“There is no authoritative list of government agencies.” That’s a quote from the first edition of the Administrative Conference of the United States’ Sourcebook.
How can we possibly promise Americans that their government is operating efficiently – not wasting their hard-earned money – when we aren’t even sure the exact scope of the federal bureaucracy?
Every list of federal agencies has discrepancies from all the others. Independent executive agency lists range from 78 to 137, and Cabinet units range from 174 to 268. Other lists have over 440 agencies within the federal government. Congress and Executive officials have delegated responsibilities to each of these agencies without always taking into account the purview of other departments.

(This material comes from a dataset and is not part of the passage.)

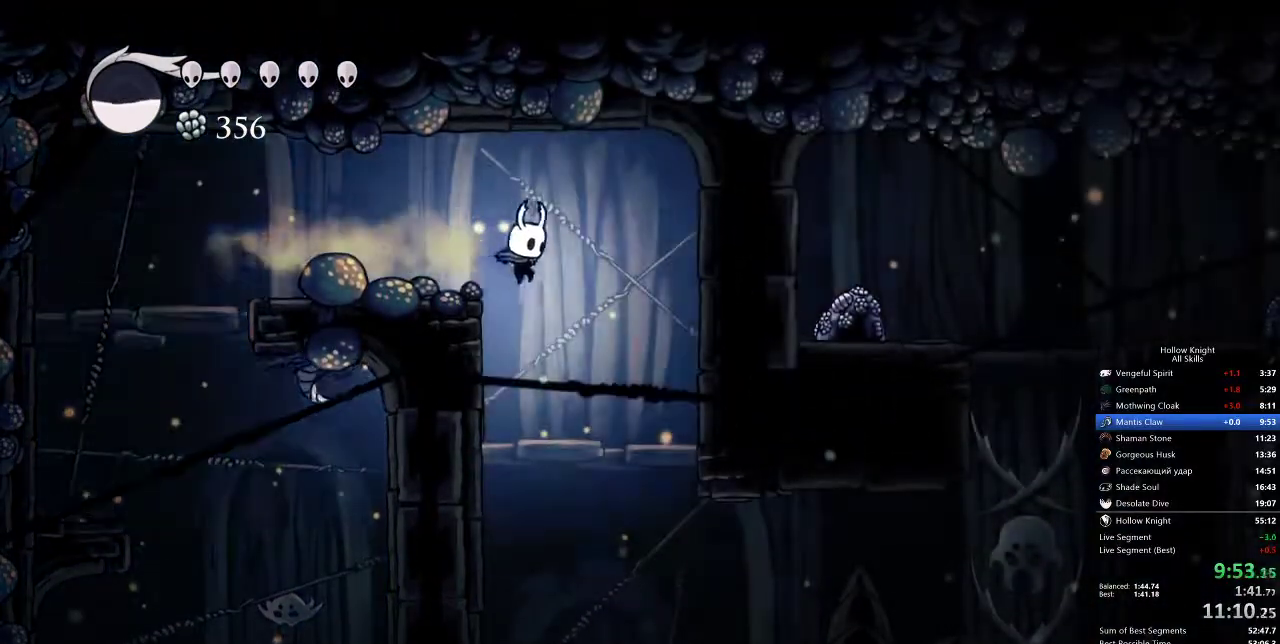
{"keys": ["right"], "events": [[200, "right", "up"], [333, "right", "down"]]}
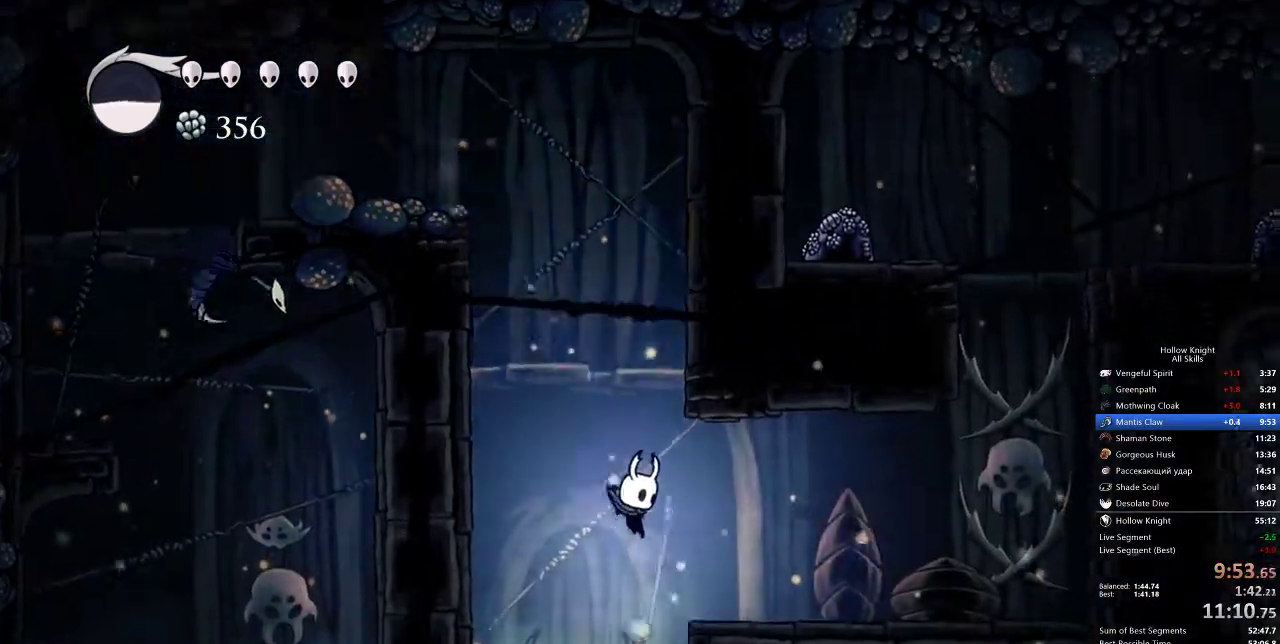
{"keys": ["down", "right"]}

This has created a wide area of shared regulatory space, which means not only are resources being wasted as more than one group is tasked with addressing an issue, but sometimes conflicting information or regulations are formulated.
Additionally, expertise is wasted when agencies don’t know the resources available to them through other, complementary agencies. Coordination should be baked into the ethos of these organizations, and cross-agency management should be focused on identifying areas where work can be streamlined and improved.

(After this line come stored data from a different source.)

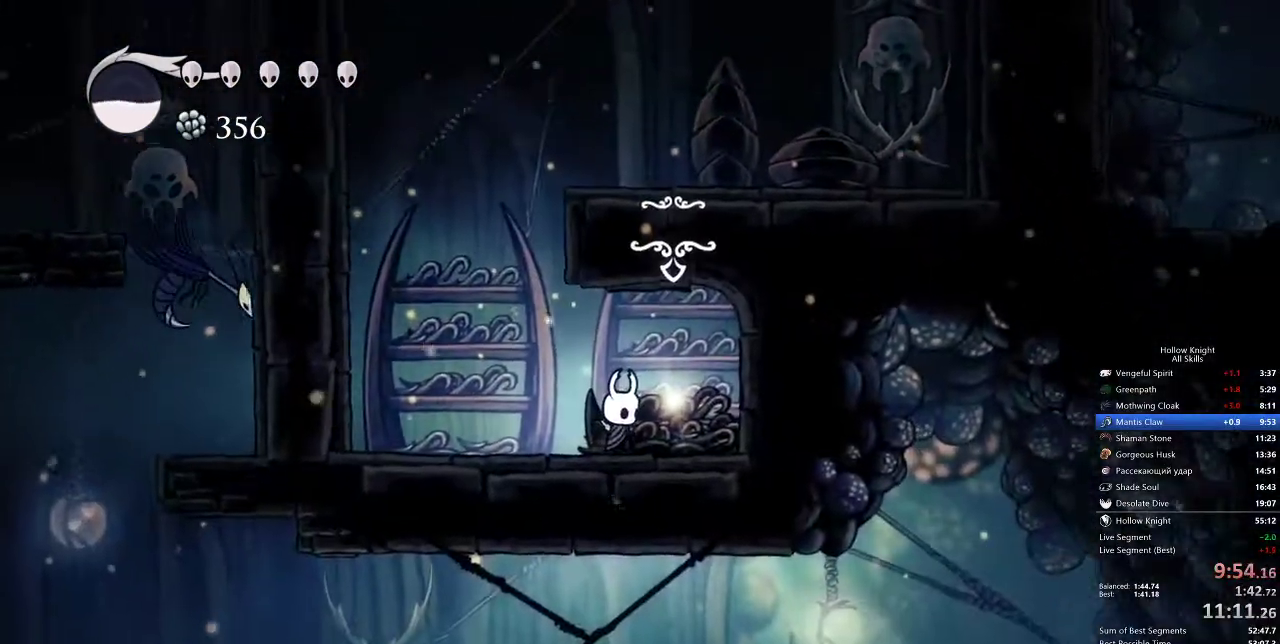
{"keys": [], "events": [[50, "right", "up"], [83, "down", "up"]]}
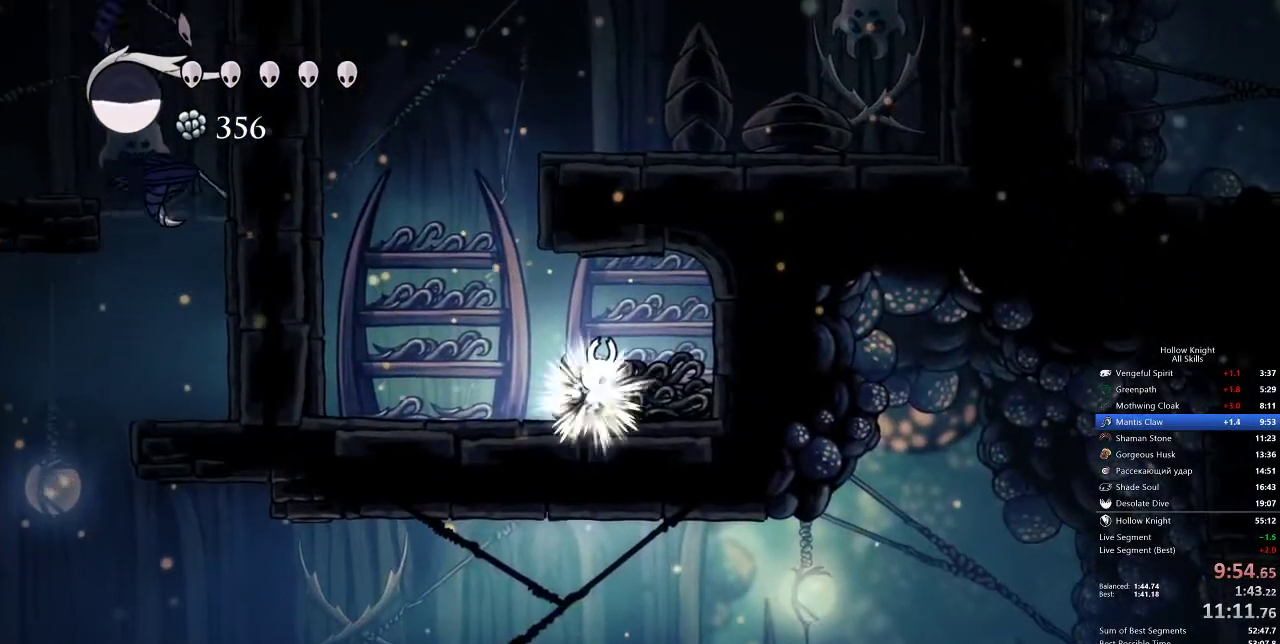
{"keys": [], "events": []}
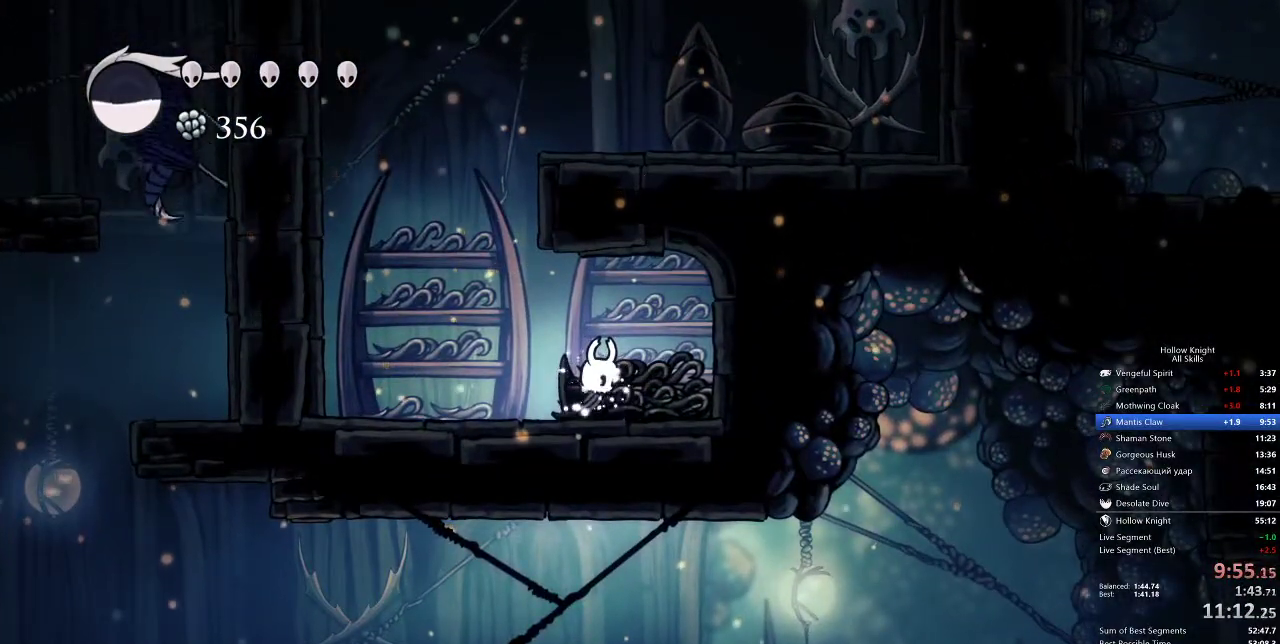
{"keys": [], "events": [[400, "jump", "down"], [500, "jump", "up"]]}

Finally, these agencies tend to fall into patterns over time, failing to bring in the most talented members of the younger generations or improving the technology they rely on. It’s important that these agencies are equipped to attract and retain the best talent available, and that they have the resources they need to upgrade their systems in a way that maximizes their utility to the American public, as well as their security.
In short, these agencies should be rewarded for streamlining operations within themselves while coordinating with other agencies to work in a consistent and well informed manner, while also optimizing operations, staff, and technology.
Join the fight
Problems to be Solved
- The American people are paying for an oversized and inefficient federal workforce.
- The federal workforce is aging fast and struggles to recruit and retain young workers.
We need to ensure that our federal government is best set up to serve the people, and we have done a poor job of it. Federal agencies have grown and morphed over the years, until they’ve reached their current status.
- Increase efficiency so as to not lose productivity
- Improve the recruitment and retention of younger workers
As President, I will...
- Create a task force within the OMB to perform an audit of all federal agencies, clearly defining a list of them, their charge, and their list of responsibilities. Hire a management consulting firm to do the same, and have the two reconcile their report to put together a series of recommendations for streamlining the federal bureaucracy.
- Promote cooperation in these agencies by providing incentives for management to work together with other agencies that have shared regulatory space.
- Provide sufficient funding so that each agency can maintain up-to-date, secure technological infrastructure to carry out their work.
- Enhance the recruitment and retention of younger workers by changing hiring guidelines, compensation, and reporting structures.